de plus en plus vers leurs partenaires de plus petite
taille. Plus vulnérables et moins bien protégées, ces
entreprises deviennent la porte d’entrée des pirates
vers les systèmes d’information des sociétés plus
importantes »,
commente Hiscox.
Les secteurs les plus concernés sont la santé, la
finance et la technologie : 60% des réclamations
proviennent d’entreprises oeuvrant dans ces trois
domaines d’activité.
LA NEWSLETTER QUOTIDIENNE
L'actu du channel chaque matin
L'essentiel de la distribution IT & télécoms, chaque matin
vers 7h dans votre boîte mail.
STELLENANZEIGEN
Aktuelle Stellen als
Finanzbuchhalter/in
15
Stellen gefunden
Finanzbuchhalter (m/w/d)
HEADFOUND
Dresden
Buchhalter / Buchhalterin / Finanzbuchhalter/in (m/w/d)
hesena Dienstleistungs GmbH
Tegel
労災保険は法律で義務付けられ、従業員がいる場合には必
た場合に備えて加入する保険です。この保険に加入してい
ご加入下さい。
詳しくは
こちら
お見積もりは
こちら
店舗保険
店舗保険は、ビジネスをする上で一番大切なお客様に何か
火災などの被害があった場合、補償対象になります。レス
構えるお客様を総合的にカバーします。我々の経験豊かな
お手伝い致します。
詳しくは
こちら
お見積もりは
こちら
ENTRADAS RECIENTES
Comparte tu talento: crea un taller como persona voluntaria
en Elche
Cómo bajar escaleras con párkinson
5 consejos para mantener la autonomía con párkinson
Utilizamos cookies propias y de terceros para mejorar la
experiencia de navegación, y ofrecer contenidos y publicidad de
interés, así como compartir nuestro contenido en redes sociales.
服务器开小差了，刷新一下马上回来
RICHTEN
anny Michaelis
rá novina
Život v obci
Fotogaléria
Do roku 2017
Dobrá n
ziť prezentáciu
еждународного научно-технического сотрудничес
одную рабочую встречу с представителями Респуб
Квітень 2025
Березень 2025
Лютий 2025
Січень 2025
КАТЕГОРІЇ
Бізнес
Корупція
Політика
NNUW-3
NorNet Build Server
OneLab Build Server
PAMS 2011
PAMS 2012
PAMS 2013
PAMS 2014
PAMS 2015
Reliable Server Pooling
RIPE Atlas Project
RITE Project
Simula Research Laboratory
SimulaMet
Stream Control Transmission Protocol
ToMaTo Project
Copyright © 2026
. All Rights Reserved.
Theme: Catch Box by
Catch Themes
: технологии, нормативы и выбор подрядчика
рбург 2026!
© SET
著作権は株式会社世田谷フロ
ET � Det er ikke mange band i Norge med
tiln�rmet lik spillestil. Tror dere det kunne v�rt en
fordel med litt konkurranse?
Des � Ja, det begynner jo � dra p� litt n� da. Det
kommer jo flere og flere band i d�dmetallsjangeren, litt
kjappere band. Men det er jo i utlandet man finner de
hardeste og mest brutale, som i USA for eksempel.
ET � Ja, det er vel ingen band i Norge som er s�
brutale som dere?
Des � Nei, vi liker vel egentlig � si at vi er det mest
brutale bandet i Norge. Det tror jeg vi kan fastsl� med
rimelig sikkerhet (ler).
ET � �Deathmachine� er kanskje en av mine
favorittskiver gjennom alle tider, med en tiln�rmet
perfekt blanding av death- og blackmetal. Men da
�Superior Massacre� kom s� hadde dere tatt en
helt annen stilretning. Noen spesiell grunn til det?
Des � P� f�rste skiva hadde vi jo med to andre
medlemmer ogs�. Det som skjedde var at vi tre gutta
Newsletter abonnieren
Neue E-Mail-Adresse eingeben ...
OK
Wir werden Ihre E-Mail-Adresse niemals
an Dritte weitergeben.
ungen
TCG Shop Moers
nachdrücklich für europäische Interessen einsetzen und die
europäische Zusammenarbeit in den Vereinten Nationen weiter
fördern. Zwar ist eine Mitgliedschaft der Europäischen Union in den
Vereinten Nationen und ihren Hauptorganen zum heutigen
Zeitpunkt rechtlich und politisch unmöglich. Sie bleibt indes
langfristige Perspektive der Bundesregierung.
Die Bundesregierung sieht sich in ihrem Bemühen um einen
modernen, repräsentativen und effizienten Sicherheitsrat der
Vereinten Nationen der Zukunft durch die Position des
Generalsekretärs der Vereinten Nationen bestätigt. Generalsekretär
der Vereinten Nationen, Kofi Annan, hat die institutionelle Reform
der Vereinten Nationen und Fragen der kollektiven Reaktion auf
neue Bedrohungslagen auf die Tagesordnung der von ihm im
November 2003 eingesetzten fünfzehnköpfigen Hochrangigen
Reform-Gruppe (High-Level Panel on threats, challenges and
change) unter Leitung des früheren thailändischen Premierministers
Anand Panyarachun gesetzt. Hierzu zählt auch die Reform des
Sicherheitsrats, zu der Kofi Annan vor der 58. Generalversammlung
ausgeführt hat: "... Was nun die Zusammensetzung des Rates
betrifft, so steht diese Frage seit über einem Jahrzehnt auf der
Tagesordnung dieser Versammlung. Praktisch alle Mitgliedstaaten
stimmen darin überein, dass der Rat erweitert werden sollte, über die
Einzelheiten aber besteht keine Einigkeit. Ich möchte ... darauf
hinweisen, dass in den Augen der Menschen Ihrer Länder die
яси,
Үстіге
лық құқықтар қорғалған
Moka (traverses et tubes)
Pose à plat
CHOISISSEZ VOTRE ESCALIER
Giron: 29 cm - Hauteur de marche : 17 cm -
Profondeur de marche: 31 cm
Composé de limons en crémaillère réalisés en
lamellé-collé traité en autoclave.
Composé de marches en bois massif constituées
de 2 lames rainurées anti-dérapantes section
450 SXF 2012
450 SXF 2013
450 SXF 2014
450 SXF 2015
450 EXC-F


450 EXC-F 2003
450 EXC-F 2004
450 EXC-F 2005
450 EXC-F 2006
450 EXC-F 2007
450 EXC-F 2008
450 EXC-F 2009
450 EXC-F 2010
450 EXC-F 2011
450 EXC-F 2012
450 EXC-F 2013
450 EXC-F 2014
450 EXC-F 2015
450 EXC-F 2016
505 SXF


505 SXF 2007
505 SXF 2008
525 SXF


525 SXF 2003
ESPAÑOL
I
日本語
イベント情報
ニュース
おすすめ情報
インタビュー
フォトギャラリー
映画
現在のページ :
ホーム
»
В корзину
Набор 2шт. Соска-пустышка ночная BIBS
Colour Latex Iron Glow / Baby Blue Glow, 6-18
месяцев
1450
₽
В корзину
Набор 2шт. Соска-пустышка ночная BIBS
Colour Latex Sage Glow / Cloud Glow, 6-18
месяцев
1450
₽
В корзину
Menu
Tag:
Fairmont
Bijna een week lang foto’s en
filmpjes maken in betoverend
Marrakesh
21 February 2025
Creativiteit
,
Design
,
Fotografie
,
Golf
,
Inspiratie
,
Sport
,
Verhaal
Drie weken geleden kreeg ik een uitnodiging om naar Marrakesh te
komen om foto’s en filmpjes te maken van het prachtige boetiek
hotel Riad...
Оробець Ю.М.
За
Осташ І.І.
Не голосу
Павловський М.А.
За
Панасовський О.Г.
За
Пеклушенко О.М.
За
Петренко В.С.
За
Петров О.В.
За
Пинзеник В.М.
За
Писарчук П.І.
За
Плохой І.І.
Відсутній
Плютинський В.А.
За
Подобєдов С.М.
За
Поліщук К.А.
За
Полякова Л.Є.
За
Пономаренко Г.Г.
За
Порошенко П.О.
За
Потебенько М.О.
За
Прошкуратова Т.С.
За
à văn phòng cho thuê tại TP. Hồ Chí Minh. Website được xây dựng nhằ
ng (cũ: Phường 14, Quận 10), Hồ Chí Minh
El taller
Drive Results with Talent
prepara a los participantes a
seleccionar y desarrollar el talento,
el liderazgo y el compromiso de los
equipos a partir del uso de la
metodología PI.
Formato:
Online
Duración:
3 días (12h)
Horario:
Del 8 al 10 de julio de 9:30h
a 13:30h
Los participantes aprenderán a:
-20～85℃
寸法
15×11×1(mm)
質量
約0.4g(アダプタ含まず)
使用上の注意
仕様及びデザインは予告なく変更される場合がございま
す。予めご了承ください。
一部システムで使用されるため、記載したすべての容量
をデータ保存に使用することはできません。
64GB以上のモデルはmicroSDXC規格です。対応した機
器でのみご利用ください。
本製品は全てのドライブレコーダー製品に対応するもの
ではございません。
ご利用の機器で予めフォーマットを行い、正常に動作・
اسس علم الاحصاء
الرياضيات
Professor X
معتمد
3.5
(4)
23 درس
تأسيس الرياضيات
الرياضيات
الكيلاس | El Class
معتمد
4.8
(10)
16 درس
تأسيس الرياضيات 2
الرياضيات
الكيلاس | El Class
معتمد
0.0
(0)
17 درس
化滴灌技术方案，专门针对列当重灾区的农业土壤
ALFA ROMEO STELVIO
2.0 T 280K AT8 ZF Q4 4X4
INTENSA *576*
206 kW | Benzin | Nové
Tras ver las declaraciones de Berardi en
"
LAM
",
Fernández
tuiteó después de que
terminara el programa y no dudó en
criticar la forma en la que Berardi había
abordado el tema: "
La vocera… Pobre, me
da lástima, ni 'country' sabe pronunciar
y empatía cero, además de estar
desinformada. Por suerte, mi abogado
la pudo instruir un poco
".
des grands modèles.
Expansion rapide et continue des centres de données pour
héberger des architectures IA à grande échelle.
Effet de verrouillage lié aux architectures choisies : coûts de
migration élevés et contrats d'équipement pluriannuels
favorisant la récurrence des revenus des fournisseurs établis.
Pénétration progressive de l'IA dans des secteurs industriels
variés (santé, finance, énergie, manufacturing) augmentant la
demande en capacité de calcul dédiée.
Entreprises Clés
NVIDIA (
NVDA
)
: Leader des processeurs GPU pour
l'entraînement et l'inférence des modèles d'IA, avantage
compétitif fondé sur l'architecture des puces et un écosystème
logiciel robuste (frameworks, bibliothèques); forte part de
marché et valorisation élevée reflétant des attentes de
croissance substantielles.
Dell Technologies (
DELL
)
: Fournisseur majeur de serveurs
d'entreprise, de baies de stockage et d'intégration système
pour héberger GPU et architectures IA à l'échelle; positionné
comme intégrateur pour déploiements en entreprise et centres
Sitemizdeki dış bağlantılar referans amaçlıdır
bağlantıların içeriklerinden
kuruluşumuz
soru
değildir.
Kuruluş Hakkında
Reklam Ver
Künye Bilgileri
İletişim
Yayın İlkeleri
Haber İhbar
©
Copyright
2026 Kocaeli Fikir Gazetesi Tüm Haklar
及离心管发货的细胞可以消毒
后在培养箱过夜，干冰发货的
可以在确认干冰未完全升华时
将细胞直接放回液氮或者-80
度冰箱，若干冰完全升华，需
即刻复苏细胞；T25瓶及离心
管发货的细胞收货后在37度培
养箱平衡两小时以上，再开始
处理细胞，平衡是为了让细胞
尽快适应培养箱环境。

What you should do:
Only the lines from the start of the material through the line bearing "ET � Det er ikke mange band i Norge med" are needed, restated exactly, with both end lines included.

Task response:
de plus en plus vers leurs partenaires de plus petite
taille. Plus vulnérables et moins bien protégées, ces
entreprises deviennent la porte d’entrée des pirates
vers les systèmes d’information des sociétés plus
importantes »,
commente Hiscox.
Les secteurs les plus concernés sont la santé, la
finance et la technologie : 60% des réclamations
proviennent d’entreprises oeuvrant dans ces trois
domaines d’activité.
LA NEWSLETTER QUOTIDIENNE
L'actu du channel chaque matin
L'essentiel de la distribution IT & télécoms, chaque matin
vers 7h dans votre boîte mail.
STELLENANZEIGEN
Aktuelle Stellen als
Finanzbuchhalter/in
15
Stellen gefunden
Finanzbuchhalter (m/w/d)
HEADFOUND
Dresden
Buchhalter / Buchhalterin / Finanzbuchhalter/in (m/w/d)
hesena Dienstleistungs GmbH
Tegel
労災保険は法律で義務付けられ、従業員がいる場合には必
た場合に備えて加入する保険です。この保険に加入してい
ご加入下さい。
詳しくは
こちら
お見積もりは
こちら
店舗保険
店舗保険は、ビジネスをする上で一番大切なお客様に何か
火災などの被害があった場合、補償対象になります。レス
構えるお客様を総合的にカバーします。我々の経験豊かな
お手伝い致します。
詳しくは
こちら
お見積もりは
こちら
ENTRADAS RECIENTES
Comparte tu talento: crea un taller como persona voluntaria
en Elche
Cómo bajar escaleras con párkinson
5 consejos para mantener la autonomía con párkinson
Utilizamos cookies propias y de terceros para mejorar la
experiencia de navegación, y ofrecer contenidos y publicidad de
interés, así como compartir nuestro contenido en redes sociales.
服务器开小差了，刷新一下马上回来
RICHTEN
anny Michaelis
rá novina
Život v obci
Fotogaléria
Do roku 2017
Dobrá n
ziť prezentáciu
еждународного научно-технического сотрудничес
одную рабочую встречу с представителями Респуб
Квітень 2025
Березень 2025
Лютий 2025
Січень 2025
КАТЕГОРІЇ
Бізнес
Корупція
Політика
NNUW-3
NorNet Build Server
OneLab Build Server
PAMS 2011
PAMS 2012
PAMS 2013
PAMS 2014
PAMS 2015
Reliable Server Pooling
RIPE Atlas Project
RITE Project
Simula Research Laboratory
SimulaMet
Stream Control Transmission Protocol
ToMaTo Project
Copyright © 2026
. All Rights Reserved.
Theme: Catch Box by
Catch Themes
: технологии, нормативы и выбор подрядчика
рбург 2026!
© SET
著作権は株式会社世田谷フロ
ET � Det er ikke mange band i Norge med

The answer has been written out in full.